Ils étaient deux à se batailler pour un brevet, une bataille qui a assombri les nouvelles de la dernière année entourant la technologie de manipulations des gènes CRISPR. Le bureau des brevets a tranché, mais la bataille va se poursuivre ailleurs.
C’est l’Institut Broad, au Massachusetts, qui a « inventé » CRISPR, et non l’Université de Californie, selon la décision rendue le 15 février. Celle-ci permet en théorie à l’Institut, affilié à l’Université Harvard, de conserver les droits sur toute utilisation de la technologie, autant sur des humains que sur des animaux. CRISPR est cette technologie qui permet de manipuler des gènes avec une précision supérieure à tout ce qui existait auparavant, et qui commence déjà à faire son chemin vers la médecine. L’Université de Californie pointait la première publication décrivant cette technique, en 2012, et signée par la biochimiste Jennifer Doudna et la microbiologiste française Emmanuelle Charpentier, comme étant le point de départ de ce qui allait devenir la plus importante percée de la décennie en biologie. L’Institut Broad alléguait plutôt que la première publication démontrant la possibilité d’en tirer un usage pratique chez des animaux et des plantes, était celle de son chercheur Feng Zhang, en janvier 2013.

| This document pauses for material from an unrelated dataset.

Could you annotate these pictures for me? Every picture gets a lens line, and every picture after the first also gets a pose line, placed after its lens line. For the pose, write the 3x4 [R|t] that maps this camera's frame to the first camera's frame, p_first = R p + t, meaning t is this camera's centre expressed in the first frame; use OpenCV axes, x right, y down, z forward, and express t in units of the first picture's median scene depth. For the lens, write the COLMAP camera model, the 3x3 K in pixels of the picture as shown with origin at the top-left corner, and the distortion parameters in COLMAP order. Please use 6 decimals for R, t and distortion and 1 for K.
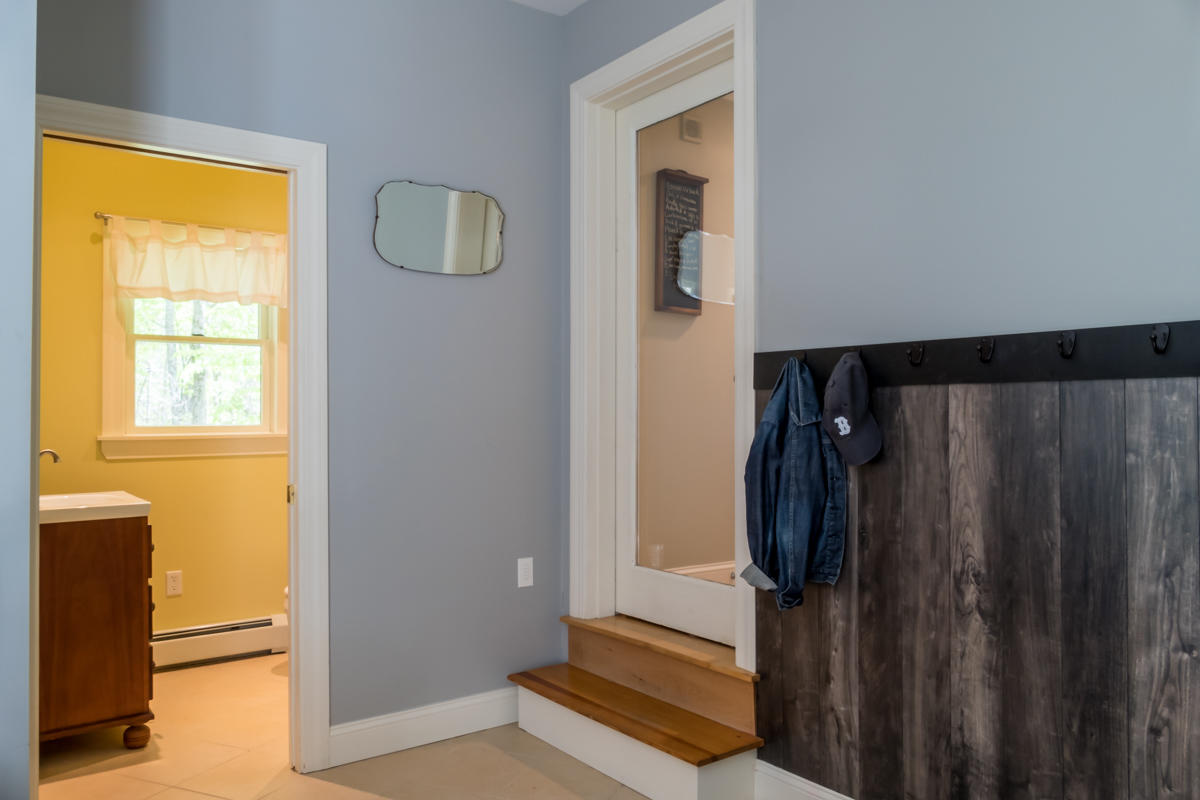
lens RADIAL K [[884.8, 0, 596.3], [0, 884.8, 377.7], [0, 0, 1]] dist [-0.000798, -0.001086]
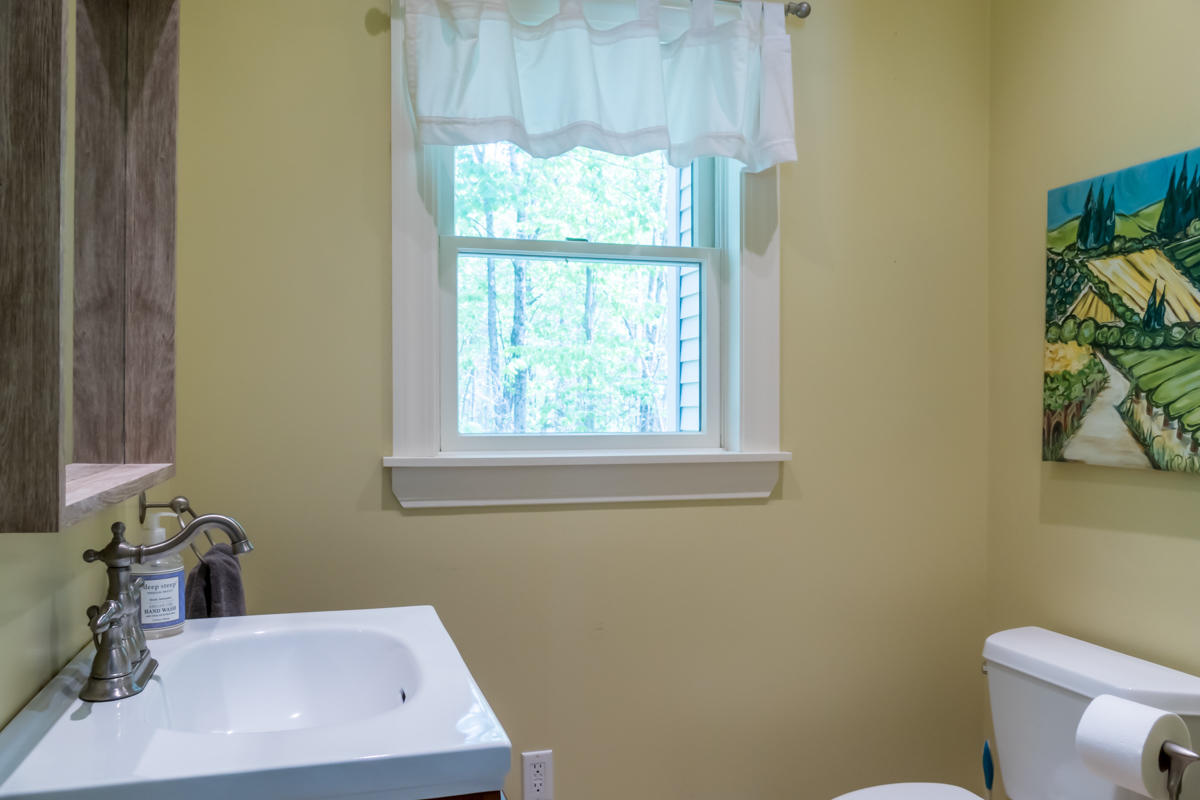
lens RADIAL K [[884.8, 0, 596.3], [0, 884.8, 377.7], [0, 0, 1]] dist [-0.000798, -0.001086]
pose [[0.946148, -0.009868, -0.323584, -0.304430], [0.009873, 0.999950, -0.001626, 0.026193], [0.323584, -0.001656, 0.946198, 0.588047]]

Loin d’être une simple dispute académique, la bataille est économique : les investissements dans la technologie depuis 2013 s’élèveraient à plus de 600 millions $, en dépit de cette incertitude sur le propriétaire du brevet. Un brevet peut avoir l’avantage de clarifier les choses pour les futurs investisseurs, mais aussi de ralentir la recherche, tout dépendant ce que l’Institut Broad exigera de ceux qui, à travers le monde, voudront utiliser CRISPR. Et l’Université de Californie peut encore aller en appel, un processus qui pourrait prendre une autre année, à moins que les deux institutions n’en arrivent à une entente.